Bakın Allah haram konusunda, nasıl kesin bir hüküm veriyor ve ne diyor.
Enam 119: Üzerine Allah'ın adı anılıp kesilenden yememenize sebep ne? Oysa Allah, çaresiz yemek zorunda kaldığınız dışında, haram kıldığı şeyleri size açıklamıştır. Doğrusu birçokları bilgisizce kendi kötü arzularına uyarak saptırıyorlar. Muhakkak ki Rabbin haddi aşanları çok iyi bilir.
Bakın ne diyor ayet, haram kıldığı şeyleri size açıklamıştır. Peki, ne açıklamıştı Allah? Sanırım hatırladınız ama gelenek ve rivayetlerin baskısı o kadar güçlü ki, ayetleri bile unutturuyor. Rabbim affetsin. Allah ın ayetin sonunda söyledikleri düşündürücüdür.
(Doğrusu birçokları bilgisizce, kendi kötü arzularına uyarak saptırıyorlar.)
Allah birkaç kez haram kıldıklarını sayıyor Kur’an da.

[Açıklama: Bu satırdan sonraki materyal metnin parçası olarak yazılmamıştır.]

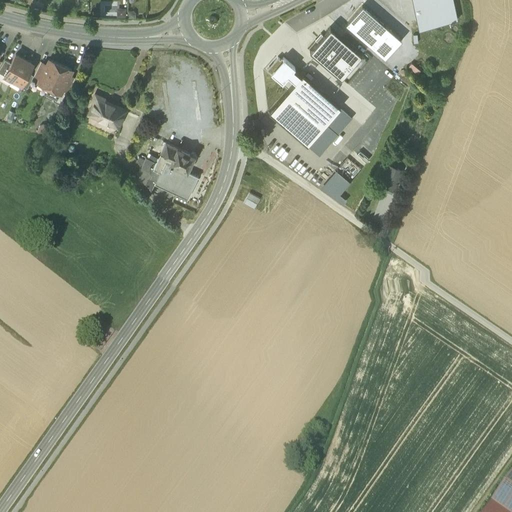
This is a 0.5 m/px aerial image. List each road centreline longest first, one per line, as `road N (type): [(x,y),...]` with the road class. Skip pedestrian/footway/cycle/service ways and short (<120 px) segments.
road 1 (tertiary): [(232,147),(216,202),(0,509)]
road 2 (unclassified): [(511,330),(258,153),(232,147)]
road 3 (secondary): [(185,28),(116,39),(0,18)]
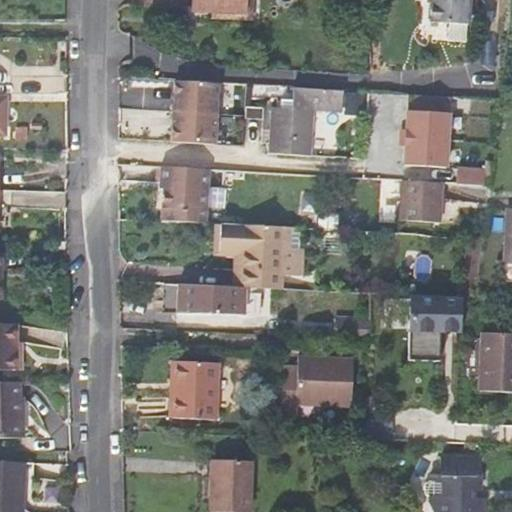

Bakın bir ayetinde ne diyor.
Enam 145: De ki: Bana vahyolunanda, leş, akıtılmış kan yahut domuz eti -ki pisliğin kendisidir- ya da günah işlenerek Allah'tan başkası adına kesilmiş bir hayvandan başka, yiyecek kimseye haram kılınmış bir şey bulamıyorum. Başkasına zarar vermemek ve sınırı aşmamak üzere kim (bunlardan) yemek zorunda kalırsa, bilsin ki Rabbin bağışlayan ve esirgeyendir.
Allah bu kadar açık ve net söylemesine rağmen, hala bu inat niye, işte bunu anlamak mümkün değil.
Değerli din kardeşlerim. Allah sizlere eşi benzeri olmayan bir nur indirdim ve bütün şan ve şerefiniz, tüm ilminiz ondadır diyor da, Kur’an da sizleri sorumlu tuttuğum her konu var diyorsa, gelin sanıyı, Kur’an ın onayından geçmeyen beşerin rivayetlerini değil, Allah ın sözlerini dinleyelim. Yoksa çokkkkk, ama çok pişman oluruz.